## Your instructions
Search the records for "lines" and copy each line that holds it.

## Stored data
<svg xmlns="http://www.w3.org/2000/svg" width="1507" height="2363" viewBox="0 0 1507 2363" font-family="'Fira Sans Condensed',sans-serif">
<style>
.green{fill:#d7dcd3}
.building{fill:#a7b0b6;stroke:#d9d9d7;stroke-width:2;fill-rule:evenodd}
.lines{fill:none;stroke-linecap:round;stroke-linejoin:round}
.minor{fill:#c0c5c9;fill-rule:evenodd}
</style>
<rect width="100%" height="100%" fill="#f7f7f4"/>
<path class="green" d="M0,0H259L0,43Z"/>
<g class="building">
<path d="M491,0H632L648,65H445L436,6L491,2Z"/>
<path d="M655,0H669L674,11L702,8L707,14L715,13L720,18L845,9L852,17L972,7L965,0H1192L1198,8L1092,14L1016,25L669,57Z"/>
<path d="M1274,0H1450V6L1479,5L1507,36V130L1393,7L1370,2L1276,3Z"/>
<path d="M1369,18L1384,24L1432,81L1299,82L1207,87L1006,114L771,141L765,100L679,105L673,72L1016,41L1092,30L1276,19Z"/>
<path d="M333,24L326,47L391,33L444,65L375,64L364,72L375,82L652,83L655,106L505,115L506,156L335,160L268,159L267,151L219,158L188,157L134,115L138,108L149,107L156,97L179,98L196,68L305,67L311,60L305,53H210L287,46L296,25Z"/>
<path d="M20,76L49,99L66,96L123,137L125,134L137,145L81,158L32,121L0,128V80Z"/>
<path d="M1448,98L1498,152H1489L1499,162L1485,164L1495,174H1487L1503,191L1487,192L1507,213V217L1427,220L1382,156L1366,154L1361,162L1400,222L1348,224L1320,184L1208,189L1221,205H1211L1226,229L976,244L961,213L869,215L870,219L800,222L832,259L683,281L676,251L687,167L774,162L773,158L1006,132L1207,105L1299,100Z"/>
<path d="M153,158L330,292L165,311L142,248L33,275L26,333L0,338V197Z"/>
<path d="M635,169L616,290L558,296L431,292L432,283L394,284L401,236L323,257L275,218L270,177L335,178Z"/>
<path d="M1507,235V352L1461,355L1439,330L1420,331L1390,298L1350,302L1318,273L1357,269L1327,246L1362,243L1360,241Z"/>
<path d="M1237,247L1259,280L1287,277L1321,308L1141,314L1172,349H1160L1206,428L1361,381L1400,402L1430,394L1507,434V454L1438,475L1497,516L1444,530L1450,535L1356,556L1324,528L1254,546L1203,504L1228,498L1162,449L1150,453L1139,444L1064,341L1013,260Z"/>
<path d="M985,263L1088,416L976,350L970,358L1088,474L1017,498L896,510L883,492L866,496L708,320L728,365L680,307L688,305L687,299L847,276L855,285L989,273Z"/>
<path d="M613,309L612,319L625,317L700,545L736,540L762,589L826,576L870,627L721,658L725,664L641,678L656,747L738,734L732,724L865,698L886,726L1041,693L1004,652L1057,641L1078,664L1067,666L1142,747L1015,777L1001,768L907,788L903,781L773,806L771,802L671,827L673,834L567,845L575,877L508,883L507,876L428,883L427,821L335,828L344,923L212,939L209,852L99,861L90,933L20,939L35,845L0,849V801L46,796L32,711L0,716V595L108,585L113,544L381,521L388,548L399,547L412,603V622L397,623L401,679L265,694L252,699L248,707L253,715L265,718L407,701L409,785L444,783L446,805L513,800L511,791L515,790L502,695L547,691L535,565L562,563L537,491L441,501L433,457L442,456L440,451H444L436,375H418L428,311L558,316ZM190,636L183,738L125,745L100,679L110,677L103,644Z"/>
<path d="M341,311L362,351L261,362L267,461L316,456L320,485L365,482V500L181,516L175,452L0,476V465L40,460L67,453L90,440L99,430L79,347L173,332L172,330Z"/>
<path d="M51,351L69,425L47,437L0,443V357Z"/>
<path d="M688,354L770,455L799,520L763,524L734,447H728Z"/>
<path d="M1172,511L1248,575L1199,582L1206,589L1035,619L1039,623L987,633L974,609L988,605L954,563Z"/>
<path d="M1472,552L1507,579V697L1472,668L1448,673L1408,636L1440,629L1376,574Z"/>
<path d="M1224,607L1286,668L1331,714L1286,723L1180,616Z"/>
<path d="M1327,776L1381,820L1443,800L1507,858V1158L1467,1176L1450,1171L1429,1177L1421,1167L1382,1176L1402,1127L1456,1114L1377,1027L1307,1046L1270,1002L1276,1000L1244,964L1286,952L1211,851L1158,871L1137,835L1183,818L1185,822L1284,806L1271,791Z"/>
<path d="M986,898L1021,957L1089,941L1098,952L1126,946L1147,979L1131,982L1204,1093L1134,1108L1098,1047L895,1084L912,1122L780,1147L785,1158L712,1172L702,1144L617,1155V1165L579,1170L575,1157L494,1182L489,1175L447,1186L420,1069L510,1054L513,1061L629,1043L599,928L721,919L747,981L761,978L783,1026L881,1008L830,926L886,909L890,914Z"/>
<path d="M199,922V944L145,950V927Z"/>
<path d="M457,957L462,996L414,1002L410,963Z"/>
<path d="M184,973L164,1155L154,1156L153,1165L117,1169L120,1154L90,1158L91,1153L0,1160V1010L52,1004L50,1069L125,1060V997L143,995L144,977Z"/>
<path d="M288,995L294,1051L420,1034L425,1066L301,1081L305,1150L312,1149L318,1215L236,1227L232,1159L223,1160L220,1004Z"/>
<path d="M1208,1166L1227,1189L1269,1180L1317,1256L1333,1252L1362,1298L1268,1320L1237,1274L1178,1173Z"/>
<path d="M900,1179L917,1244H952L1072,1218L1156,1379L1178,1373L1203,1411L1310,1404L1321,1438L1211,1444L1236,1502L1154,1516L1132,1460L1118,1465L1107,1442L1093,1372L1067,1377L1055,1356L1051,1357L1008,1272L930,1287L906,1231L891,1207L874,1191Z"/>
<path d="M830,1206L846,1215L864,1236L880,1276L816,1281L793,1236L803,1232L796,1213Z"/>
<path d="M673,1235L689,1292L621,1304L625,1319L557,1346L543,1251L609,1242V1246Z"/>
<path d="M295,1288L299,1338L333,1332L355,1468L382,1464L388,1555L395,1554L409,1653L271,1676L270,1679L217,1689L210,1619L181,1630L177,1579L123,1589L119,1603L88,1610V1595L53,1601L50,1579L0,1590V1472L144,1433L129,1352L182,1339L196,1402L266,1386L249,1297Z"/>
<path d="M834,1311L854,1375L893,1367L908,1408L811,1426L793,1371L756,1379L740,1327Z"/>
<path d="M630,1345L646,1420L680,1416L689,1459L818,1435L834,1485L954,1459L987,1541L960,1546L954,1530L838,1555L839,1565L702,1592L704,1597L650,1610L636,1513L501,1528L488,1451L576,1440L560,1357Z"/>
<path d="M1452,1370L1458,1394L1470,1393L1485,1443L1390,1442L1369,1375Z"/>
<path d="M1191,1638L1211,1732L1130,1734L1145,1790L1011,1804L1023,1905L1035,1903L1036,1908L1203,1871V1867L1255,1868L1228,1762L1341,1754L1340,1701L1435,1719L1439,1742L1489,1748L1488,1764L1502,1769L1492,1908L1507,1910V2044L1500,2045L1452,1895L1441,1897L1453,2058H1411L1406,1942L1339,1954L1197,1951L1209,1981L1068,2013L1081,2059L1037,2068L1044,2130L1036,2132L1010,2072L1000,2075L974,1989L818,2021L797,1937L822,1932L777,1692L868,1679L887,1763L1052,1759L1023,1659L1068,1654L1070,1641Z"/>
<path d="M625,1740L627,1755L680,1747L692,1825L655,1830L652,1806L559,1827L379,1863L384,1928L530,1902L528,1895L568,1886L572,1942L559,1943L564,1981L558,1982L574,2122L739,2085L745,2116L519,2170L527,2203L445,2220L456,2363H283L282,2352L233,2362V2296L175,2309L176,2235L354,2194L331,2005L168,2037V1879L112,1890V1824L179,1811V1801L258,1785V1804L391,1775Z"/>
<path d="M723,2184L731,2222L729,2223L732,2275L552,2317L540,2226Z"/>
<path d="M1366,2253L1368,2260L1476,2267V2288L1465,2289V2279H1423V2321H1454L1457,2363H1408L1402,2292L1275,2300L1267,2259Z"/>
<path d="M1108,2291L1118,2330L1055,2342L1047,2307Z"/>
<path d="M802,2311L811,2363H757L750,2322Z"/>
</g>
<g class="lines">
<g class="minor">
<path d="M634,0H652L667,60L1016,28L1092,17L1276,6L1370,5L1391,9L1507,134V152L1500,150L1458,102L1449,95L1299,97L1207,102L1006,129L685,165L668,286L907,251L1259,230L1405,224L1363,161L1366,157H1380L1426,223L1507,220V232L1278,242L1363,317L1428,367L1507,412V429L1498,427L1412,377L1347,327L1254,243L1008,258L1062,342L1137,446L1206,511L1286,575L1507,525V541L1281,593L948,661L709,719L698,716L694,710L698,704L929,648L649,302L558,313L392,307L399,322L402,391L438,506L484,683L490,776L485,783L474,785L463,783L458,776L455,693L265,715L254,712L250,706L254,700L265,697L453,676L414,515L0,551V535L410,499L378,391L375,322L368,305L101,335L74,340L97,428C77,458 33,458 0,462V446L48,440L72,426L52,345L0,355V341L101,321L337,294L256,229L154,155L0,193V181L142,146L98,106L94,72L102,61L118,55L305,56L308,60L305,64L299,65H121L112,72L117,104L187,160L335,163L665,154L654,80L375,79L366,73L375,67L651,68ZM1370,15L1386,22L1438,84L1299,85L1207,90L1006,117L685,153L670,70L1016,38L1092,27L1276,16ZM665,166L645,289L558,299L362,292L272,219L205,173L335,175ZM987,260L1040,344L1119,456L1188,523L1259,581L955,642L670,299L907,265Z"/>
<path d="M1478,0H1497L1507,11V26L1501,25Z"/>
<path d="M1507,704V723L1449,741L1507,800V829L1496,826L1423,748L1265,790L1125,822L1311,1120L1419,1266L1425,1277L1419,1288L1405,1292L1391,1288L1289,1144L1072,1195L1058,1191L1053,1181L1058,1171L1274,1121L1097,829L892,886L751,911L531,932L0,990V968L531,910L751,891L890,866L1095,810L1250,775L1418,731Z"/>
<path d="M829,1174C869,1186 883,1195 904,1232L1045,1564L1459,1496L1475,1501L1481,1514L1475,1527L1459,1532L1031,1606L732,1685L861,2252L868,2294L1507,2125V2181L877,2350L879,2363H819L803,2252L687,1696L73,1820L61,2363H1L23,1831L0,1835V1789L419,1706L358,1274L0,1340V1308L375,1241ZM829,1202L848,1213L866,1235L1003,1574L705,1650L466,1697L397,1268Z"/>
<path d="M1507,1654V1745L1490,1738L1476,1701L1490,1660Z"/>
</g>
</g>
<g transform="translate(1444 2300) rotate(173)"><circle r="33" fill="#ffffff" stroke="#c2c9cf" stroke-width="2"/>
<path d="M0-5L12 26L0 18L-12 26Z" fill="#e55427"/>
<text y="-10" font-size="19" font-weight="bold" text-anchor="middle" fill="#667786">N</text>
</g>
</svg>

## Response for this exercise
.lines{fill:none;stroke-linecap:round;stroke-linejoin:round}
<g class="lines">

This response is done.